More On Those 17,000 Kids Dropped From CHIP
By Vince Leibowitz on May 6, 2007 in 80th Legislature      
You will recall that, earlier this week, we told you about 17,000 kids who were dropped from the Children’s Health Insurance Program.
State Rep. Garnet Coleman’s office has more on that:
State Representative Garnet F. Coleman (D-Houston) announced that the Health and Human Services Commission (HHSC) announced that 17,078 fewer children will be covered by the Children’s Health Insurance Program (CHIP) in May than in April. According to the HHSC, many of the families have lost coverage due to “red tape rules” adopted by HHSC.
“Until we pass the CHIP bill and until we require HHSC to eliminate it’s ‘red tape rules,’ the state of Texas will continue to unfairly deny health coverage for children,” Rep. Coleman said. “We have to do both. The CHIP bill fixes state laws that deny access to CHIP, but the ‘red tape rules’ also deny access to CHIP.”
“I passed a rider on the budget that would have fixed the ‘red tape rules’ adopted by HHSC. Unless that rider stays on the budget, eligible children will continue to lose CHIP coverage.”

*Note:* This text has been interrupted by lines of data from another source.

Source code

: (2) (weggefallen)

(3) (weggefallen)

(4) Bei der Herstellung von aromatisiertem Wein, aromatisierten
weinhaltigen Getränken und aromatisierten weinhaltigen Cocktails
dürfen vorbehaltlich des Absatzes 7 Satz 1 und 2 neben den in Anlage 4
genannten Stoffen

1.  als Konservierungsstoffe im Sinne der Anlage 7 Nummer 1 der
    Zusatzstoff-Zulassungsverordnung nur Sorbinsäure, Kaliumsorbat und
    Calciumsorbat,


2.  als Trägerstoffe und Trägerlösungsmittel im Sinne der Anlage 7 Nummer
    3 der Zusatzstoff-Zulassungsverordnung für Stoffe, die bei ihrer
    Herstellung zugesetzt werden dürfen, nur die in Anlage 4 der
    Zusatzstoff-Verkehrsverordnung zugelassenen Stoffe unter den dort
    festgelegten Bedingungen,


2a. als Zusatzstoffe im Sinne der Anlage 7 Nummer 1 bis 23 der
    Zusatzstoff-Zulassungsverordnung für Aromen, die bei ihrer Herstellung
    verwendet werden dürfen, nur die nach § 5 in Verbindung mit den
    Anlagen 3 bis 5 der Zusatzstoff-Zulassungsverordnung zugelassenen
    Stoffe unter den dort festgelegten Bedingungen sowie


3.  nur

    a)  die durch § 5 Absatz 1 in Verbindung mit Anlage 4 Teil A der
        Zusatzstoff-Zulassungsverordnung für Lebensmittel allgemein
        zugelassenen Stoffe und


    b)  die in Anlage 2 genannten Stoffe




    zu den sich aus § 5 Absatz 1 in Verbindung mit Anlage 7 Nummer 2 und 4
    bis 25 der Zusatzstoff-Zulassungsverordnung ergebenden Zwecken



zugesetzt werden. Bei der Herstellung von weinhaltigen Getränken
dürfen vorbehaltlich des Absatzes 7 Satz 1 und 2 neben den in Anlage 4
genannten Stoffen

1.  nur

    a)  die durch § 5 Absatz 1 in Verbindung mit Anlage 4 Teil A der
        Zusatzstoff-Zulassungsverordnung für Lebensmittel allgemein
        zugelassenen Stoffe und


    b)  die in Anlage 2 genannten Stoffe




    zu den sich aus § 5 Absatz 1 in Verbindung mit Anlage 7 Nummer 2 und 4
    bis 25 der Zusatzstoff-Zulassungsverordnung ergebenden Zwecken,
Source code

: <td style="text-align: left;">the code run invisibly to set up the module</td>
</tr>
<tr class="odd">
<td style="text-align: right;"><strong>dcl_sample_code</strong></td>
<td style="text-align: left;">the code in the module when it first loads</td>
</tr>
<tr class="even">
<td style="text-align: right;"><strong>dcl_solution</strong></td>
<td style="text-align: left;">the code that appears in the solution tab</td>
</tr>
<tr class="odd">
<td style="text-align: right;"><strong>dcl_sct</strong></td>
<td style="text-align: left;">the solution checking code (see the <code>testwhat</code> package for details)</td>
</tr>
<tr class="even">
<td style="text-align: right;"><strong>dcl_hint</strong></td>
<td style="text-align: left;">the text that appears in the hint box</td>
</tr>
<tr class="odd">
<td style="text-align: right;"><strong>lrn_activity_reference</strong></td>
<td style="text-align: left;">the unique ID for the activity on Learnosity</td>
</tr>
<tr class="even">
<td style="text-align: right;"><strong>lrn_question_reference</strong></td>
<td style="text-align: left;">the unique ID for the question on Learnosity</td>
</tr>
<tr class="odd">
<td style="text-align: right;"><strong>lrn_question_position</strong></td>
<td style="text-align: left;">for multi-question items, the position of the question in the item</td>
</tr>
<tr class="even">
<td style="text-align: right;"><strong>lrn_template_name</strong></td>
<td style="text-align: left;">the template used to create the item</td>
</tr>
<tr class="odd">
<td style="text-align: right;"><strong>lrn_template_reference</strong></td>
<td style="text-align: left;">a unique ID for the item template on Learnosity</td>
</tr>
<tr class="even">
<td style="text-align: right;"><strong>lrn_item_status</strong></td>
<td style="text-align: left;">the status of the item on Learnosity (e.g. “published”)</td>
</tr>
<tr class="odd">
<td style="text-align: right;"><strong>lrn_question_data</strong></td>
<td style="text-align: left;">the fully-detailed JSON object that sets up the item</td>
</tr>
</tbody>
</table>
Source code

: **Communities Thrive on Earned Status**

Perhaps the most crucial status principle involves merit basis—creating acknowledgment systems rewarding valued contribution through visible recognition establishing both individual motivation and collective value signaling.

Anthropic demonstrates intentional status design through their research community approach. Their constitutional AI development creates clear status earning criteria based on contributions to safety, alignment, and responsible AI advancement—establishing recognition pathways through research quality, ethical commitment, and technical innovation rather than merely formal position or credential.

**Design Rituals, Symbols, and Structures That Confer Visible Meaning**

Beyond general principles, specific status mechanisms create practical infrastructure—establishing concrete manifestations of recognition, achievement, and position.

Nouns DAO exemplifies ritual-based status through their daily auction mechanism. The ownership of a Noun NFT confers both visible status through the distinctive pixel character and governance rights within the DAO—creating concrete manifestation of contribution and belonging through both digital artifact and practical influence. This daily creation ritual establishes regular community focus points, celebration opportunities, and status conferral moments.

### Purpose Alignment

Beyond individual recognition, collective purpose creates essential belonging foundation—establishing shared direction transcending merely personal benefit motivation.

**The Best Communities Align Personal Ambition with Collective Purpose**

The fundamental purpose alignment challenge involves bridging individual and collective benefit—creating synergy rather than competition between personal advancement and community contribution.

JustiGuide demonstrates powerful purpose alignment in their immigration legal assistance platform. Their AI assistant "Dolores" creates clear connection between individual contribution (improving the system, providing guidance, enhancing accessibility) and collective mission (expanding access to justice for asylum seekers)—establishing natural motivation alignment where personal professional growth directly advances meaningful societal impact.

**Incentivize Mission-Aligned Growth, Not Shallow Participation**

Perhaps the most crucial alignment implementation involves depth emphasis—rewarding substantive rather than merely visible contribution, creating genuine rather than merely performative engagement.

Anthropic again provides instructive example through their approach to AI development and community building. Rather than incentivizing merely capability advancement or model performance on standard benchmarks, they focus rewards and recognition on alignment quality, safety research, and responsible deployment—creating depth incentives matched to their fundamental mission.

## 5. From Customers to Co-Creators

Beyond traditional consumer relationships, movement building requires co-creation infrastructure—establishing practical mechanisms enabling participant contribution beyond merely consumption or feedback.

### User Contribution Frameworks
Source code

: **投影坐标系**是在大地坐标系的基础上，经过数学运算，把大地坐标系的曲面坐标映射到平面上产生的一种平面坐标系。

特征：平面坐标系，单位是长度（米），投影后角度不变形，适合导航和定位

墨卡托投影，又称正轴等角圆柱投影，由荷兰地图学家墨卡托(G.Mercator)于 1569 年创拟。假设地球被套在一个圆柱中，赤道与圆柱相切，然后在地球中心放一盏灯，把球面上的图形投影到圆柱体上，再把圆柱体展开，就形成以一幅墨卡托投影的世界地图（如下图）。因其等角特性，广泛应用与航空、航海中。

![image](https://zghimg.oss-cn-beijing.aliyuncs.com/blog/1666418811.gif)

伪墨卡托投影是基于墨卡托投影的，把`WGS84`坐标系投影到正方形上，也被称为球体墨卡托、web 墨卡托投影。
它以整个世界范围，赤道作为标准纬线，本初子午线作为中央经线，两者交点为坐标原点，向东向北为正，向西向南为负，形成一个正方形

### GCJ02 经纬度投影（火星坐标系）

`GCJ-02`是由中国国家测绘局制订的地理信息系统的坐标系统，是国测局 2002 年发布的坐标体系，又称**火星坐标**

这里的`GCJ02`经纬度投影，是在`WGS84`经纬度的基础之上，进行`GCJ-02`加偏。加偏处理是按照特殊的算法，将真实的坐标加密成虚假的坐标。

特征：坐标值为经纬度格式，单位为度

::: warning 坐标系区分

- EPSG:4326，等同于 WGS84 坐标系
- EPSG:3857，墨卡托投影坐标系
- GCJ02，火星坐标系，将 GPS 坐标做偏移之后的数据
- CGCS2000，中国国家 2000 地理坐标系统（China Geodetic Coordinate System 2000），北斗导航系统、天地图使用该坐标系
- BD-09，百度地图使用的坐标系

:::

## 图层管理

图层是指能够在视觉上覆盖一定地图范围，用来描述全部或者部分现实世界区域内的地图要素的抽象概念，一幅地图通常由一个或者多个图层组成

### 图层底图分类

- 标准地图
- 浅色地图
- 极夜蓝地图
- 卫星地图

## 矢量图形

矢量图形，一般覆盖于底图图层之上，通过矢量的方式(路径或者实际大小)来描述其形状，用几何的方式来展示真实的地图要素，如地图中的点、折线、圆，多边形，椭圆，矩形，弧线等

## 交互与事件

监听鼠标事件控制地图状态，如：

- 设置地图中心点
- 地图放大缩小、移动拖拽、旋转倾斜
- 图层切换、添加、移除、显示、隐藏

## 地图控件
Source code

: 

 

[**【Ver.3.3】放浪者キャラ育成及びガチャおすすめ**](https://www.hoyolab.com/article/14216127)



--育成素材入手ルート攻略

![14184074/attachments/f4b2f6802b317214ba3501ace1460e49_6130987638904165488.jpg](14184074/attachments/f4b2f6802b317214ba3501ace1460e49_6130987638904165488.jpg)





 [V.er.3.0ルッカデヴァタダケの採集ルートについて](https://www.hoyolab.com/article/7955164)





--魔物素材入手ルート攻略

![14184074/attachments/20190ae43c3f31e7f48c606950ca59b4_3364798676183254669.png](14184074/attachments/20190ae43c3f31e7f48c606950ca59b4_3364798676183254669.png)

According to an e-mail from the HHSC announcing the enrollment decline, the majority of children lost coverage because of the ‘red tape rules’ the Commission has adopted. As stated in an e-mail sent to Rep. Coleman’s office Thursday, May 3:
“Many of the families up for renewal this month had received an automatic extension of their coverage…HHSC granted the automatic extensions in response to an issue involving the vendor’s ability to properly identify when an application was missing information necessary to determine if the family qualified for the program. …HHSC stopped granting the automatic extensions late last year. This has caused a decrease in the renewal rate.”
“The Health and Human Services Commission admitted their vendors could not properly process CHIP applications,” Rep. Coleman said. “Previously, their rules did not punish children for their administrative failings. But HHSC changed those rules, and as they stated, ‘this has caused a decrease in the renewal rate.’ No one can question that these ‘red tape rules’ are directly causing children to lose their CHIP coverage.”
When will all of this end? I believe a CHIP bill gaining passage would help a lot, but I think it also may be time for some serious changes over at HHSC.